En el Barça existe gran preocupación por la rodilla derecha de Luis Suárez. El uruguayo se operó hace pocos meses, justo antes de la final de la Copa del Rey, por lo que no estuvo en la derrota frente al Valencia, para poder participar en la Copa América. Lo que poca gente sabe es que el uruguayo llevaba aplazando esta operación casi un año, y, si no lo hacía en esa fecha, lo tendría que haber hecho este verano, por lo que se podría haber perdido gran parte del inicio de temporada.

Su cartílago está realmente dañado. Su edad, su desgaste y su estilo de juego, combativo y guerrero, han hecho que sus articulaciones sufran demasiado. Se le está haciendo un seguimiento intensivo y se vigila de cerca con preocupación su estado. Pero en el Camp Nou pocos son optimistas y creen que, tarde o temprano, tendrá que volver a pasar por el cirujano. Y lo recomendable es que sea lo antes posible, pues el riesgo de sufrir una lesión mucho más grave es cada vez mayor. 

Este domingo podría reaparecer vestido de azulgrana en el trofeo Joan Gamper, frente al Arsenal de Unai Emery, o podrían esperar a la semana siguiente, en el ‘stage’ en Miami, para jugar ante el Napoli de Carlo Ancelotti.
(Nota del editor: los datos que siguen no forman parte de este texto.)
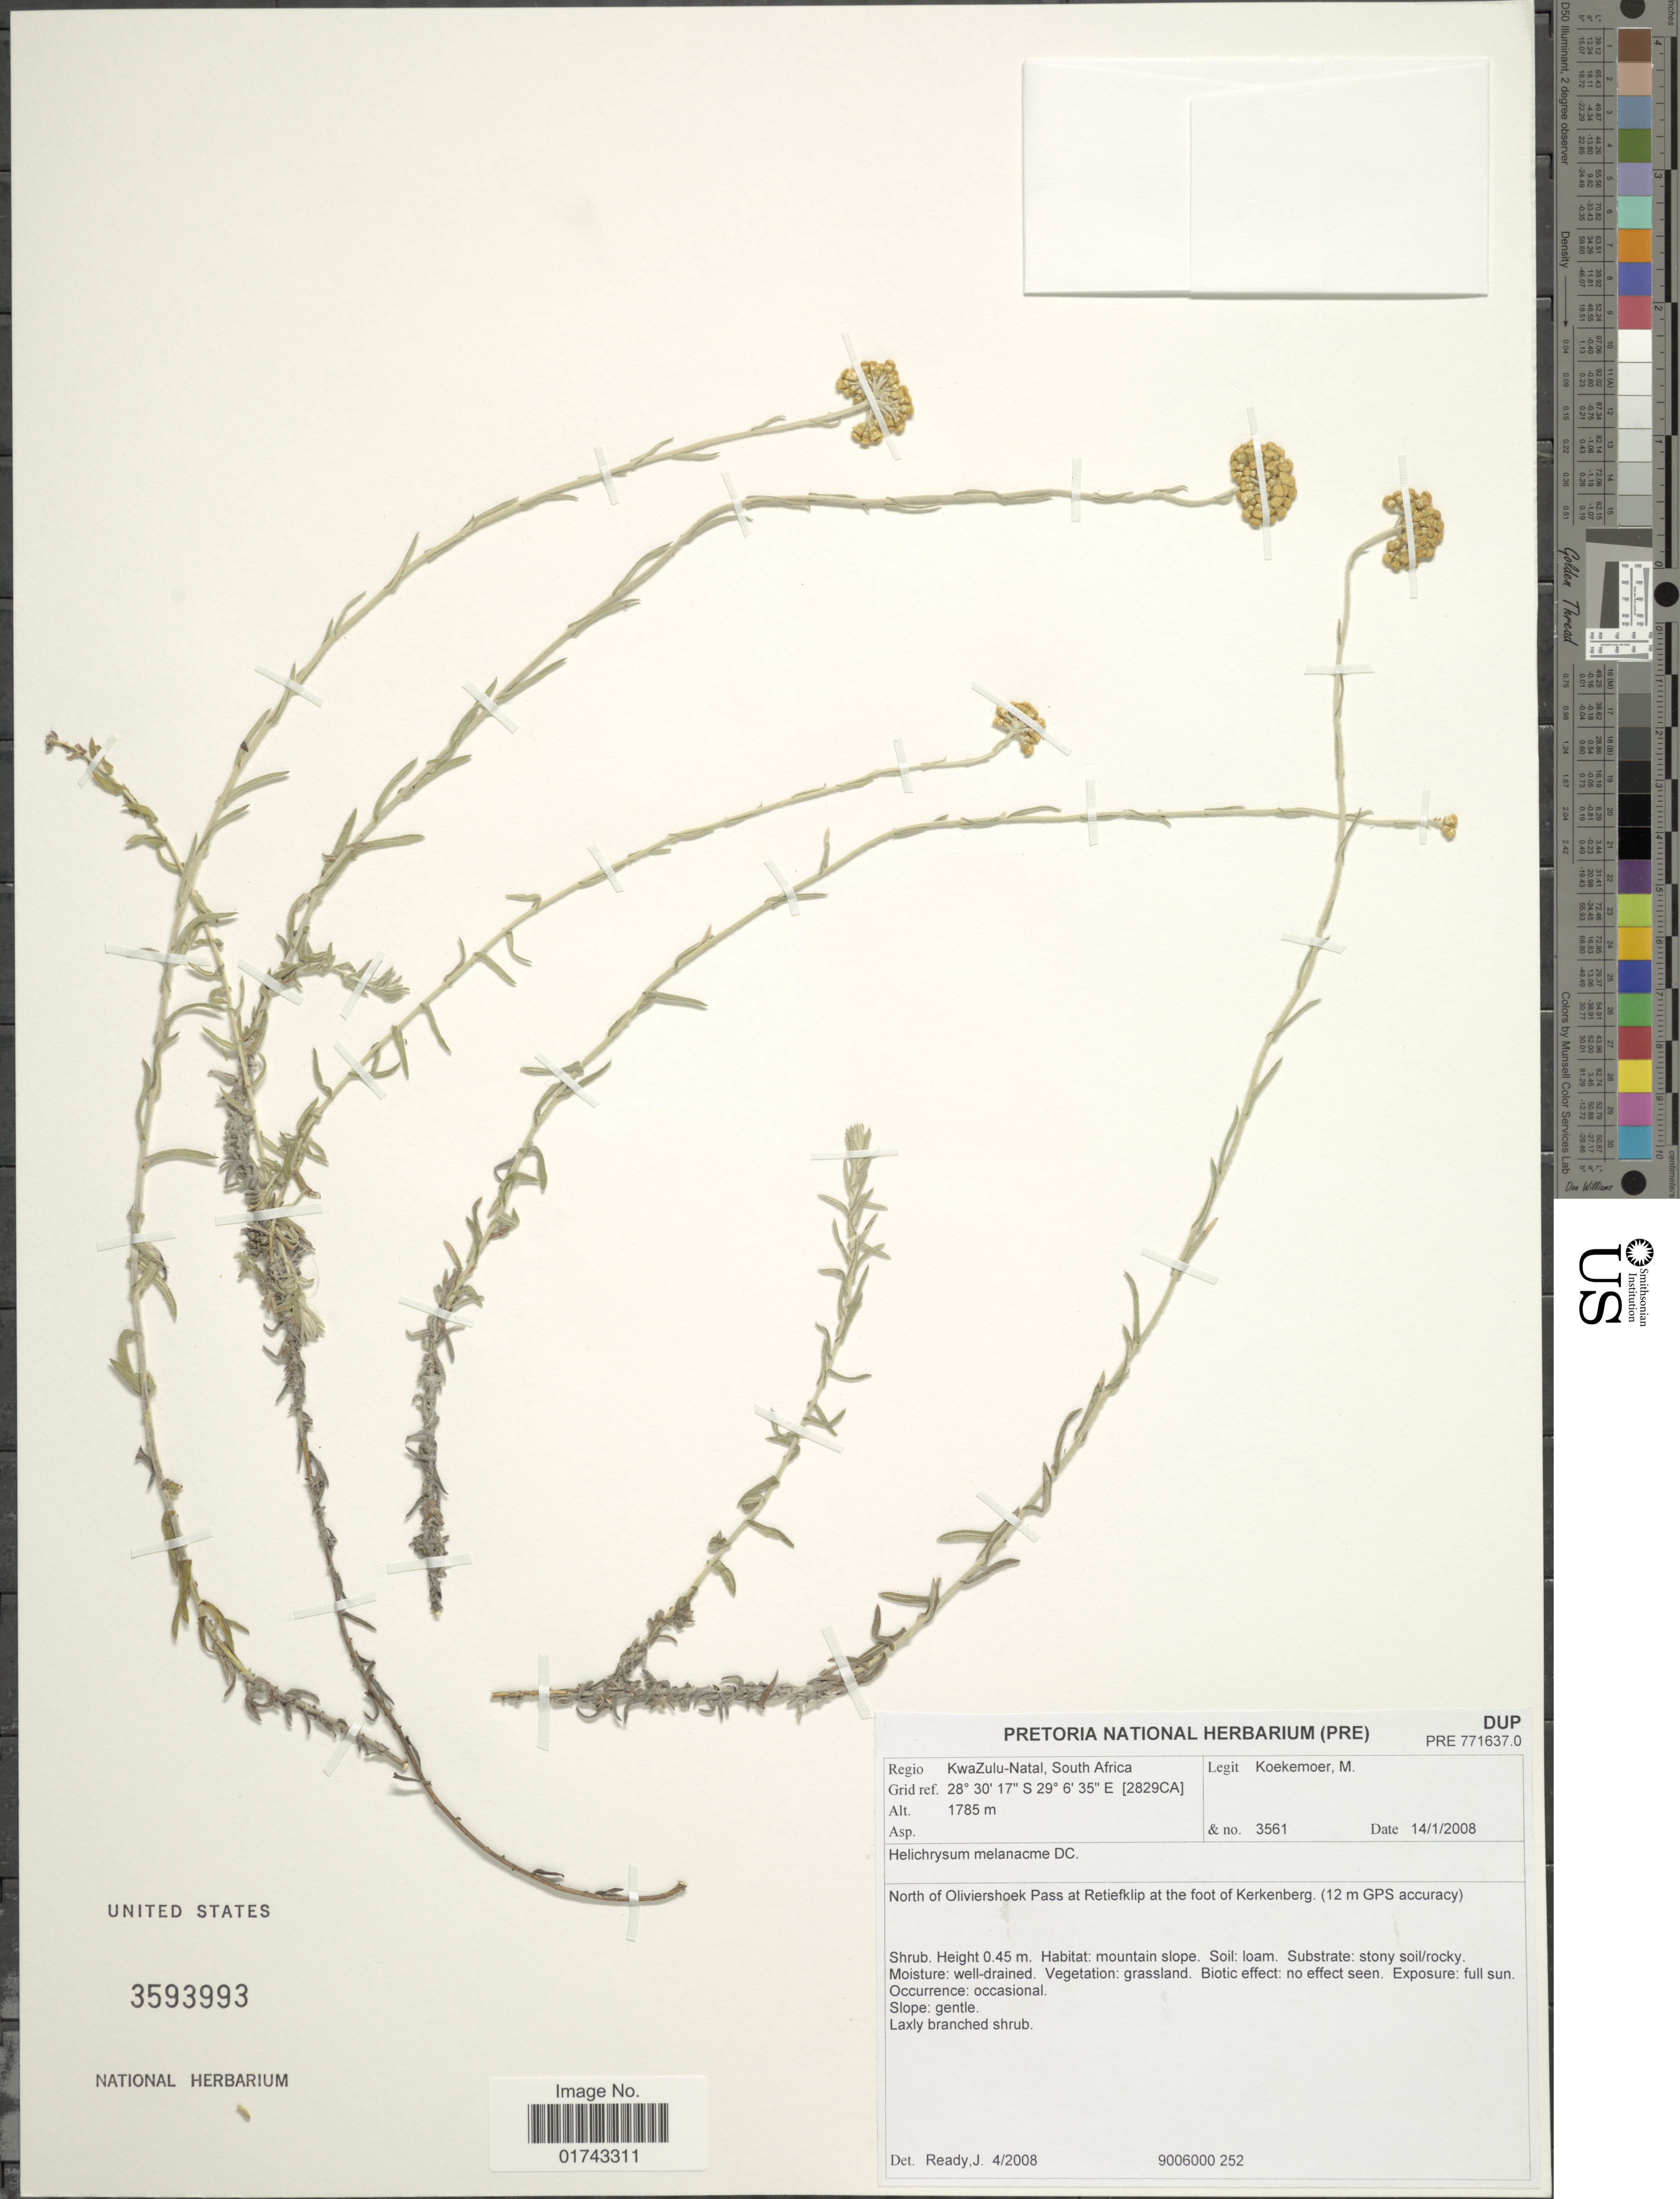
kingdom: Plantae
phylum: Tracheophyta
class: Magnoliopsida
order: Asterales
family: Asteraceae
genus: Helichrysum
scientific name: Helichrysum melanacme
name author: DC.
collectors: M. Koekemoer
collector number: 3561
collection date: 2008-01-14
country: South Africa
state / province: KwaZulu-Natal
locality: KwaZulu-Natal, South Africa, Grid ref. [2829CA], North of Oliviershoek Pass at Retiefklip at the foot of Kerkenberg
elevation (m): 1785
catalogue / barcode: US 3593993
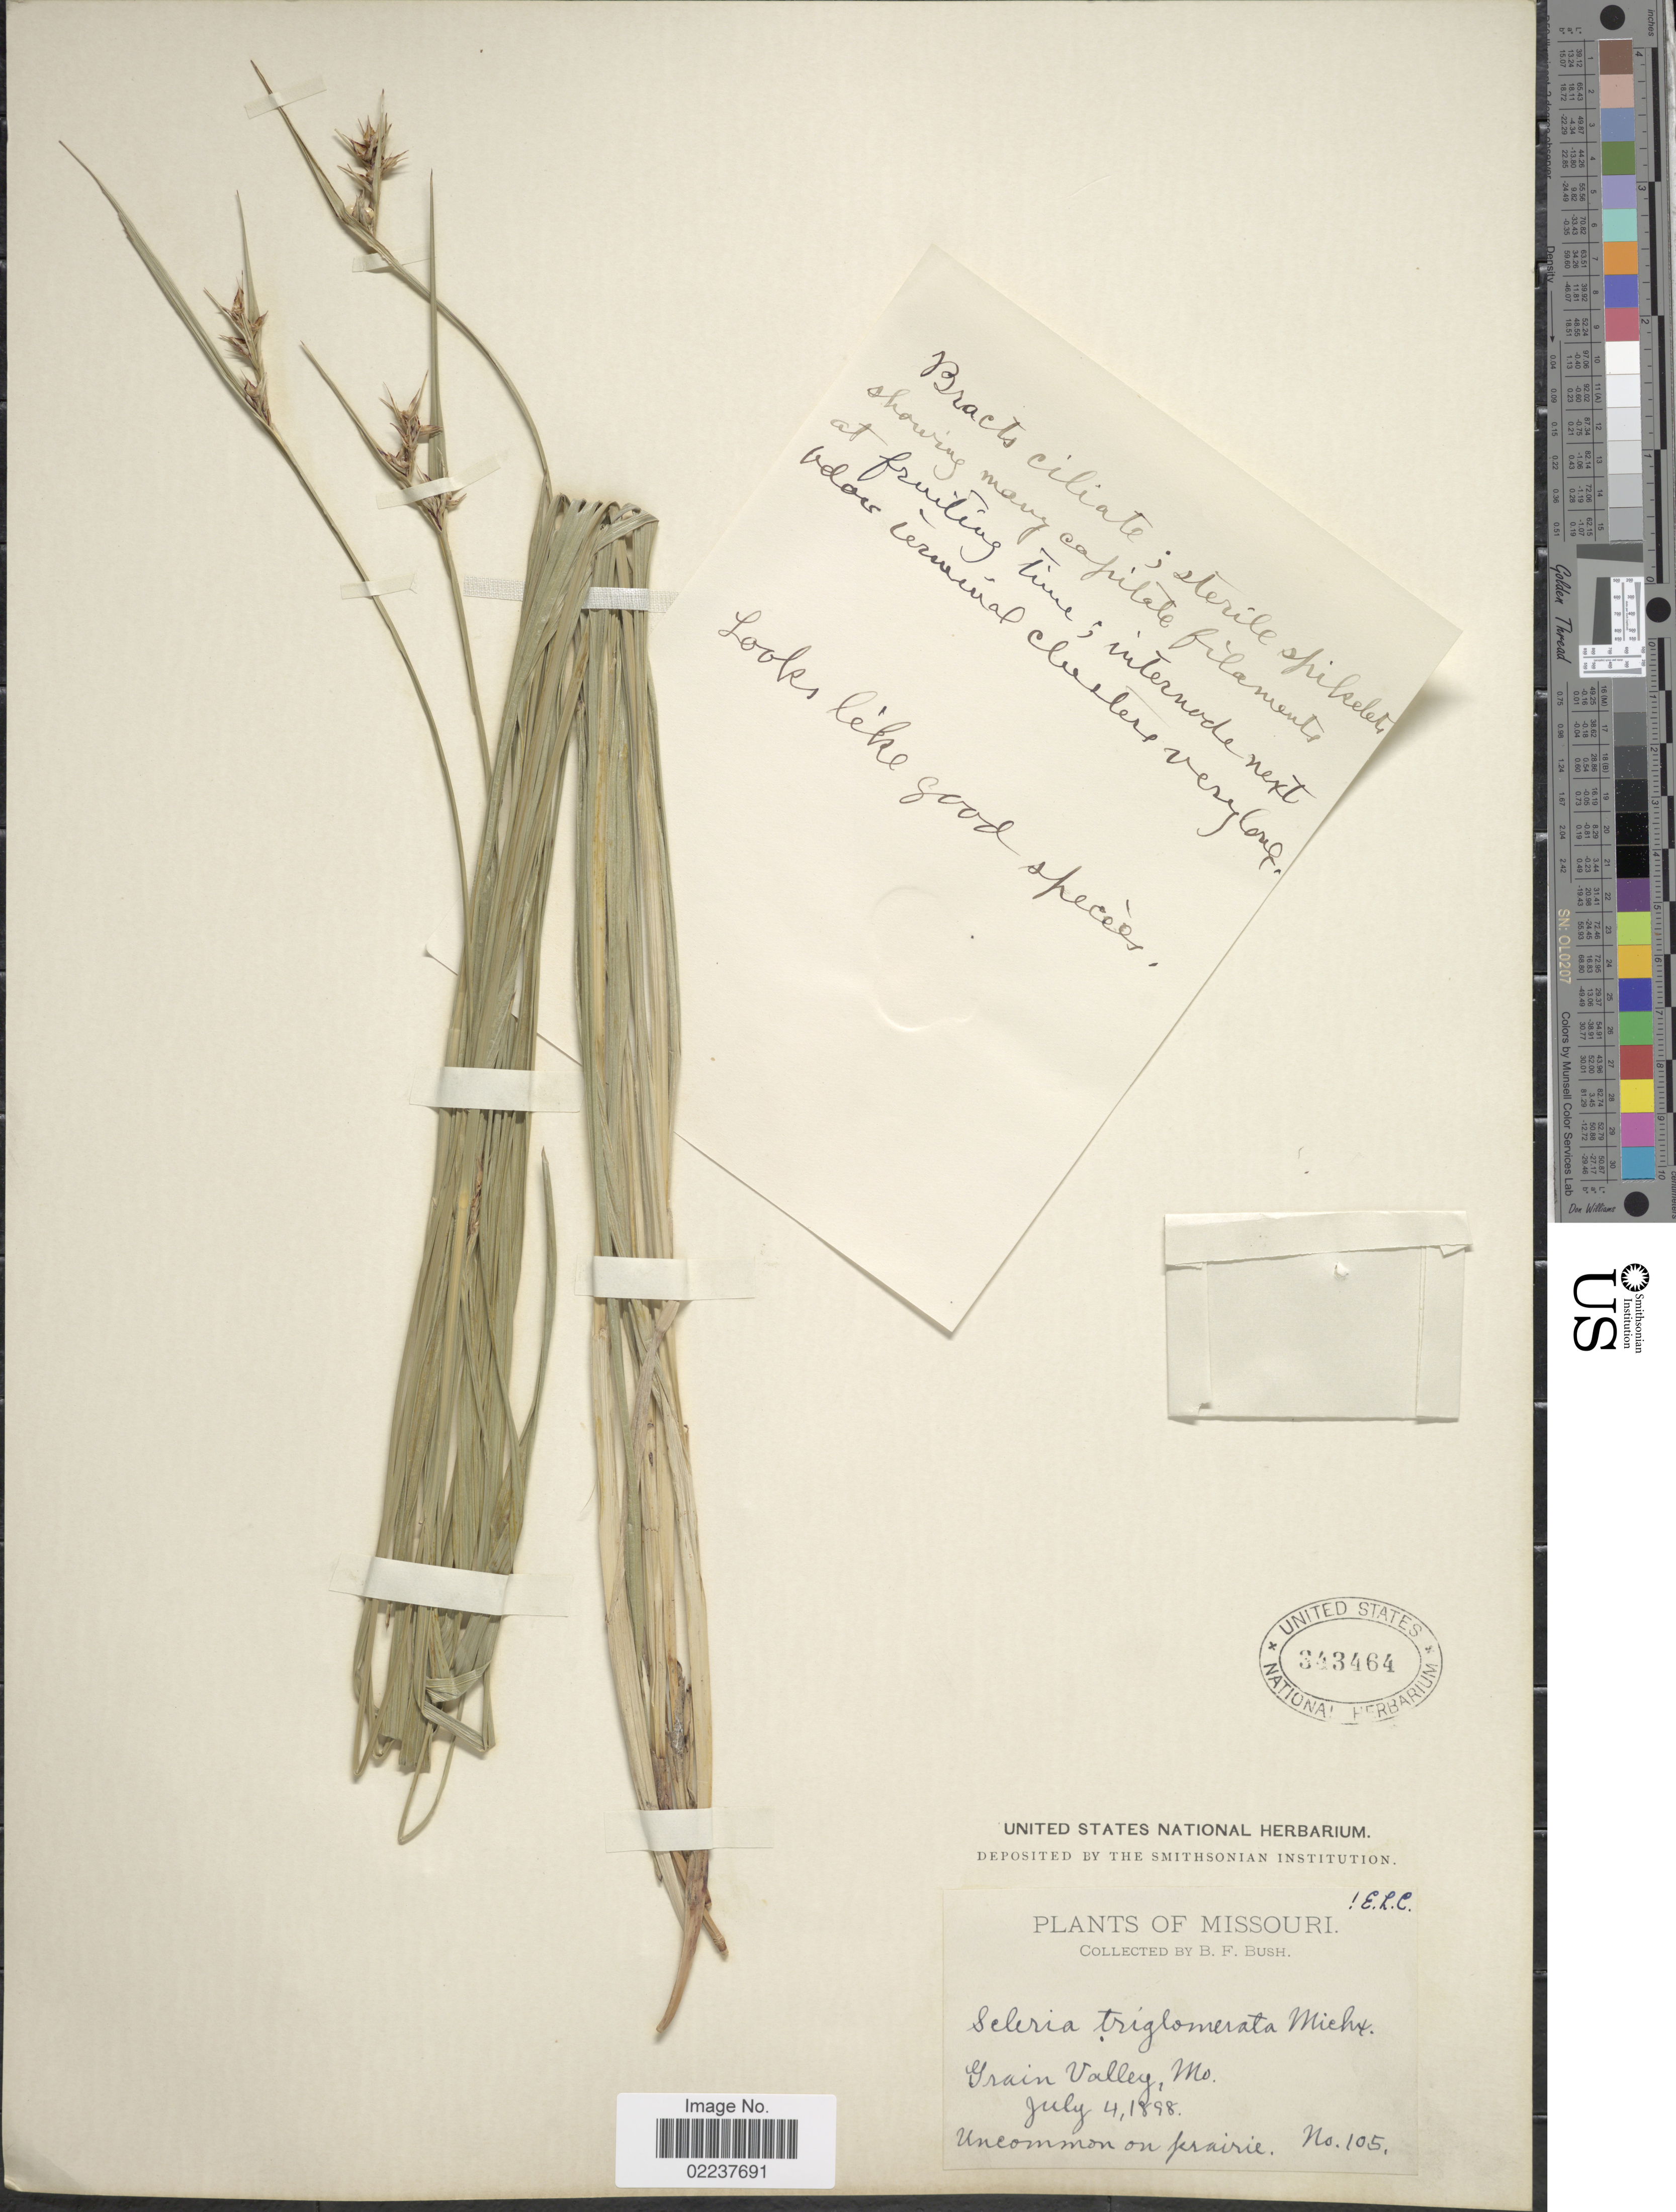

De momento, Luis se machaca en el gimnasio para fortalecer la articulación y estar al 100% antes de que dé comienzo la Liga Santander.

Aunque eso acelera, aún más, la llegada de un delantero centro. Suárez ya tiene 32 años, no tiene tanta gasolina como antes y, para colmo, su rodilla amenaza con retirarle antes de tiempo. Ernesto Valverde no valora a Antoine Griezmann como un ‘9’ y ha pedido otra incorporación.

Pero, si finalmente acaba llegando Neymar, que se llevaría gran parte del presupuesto, podrían acabar apostando por el prometedor canterano Abel Ruiz, de 19 años, recientemente coronado como campeón del Europeo sub 19 con España. Una opción en casa.  El valenciano llama con fuerza a las puertas del primer equipo.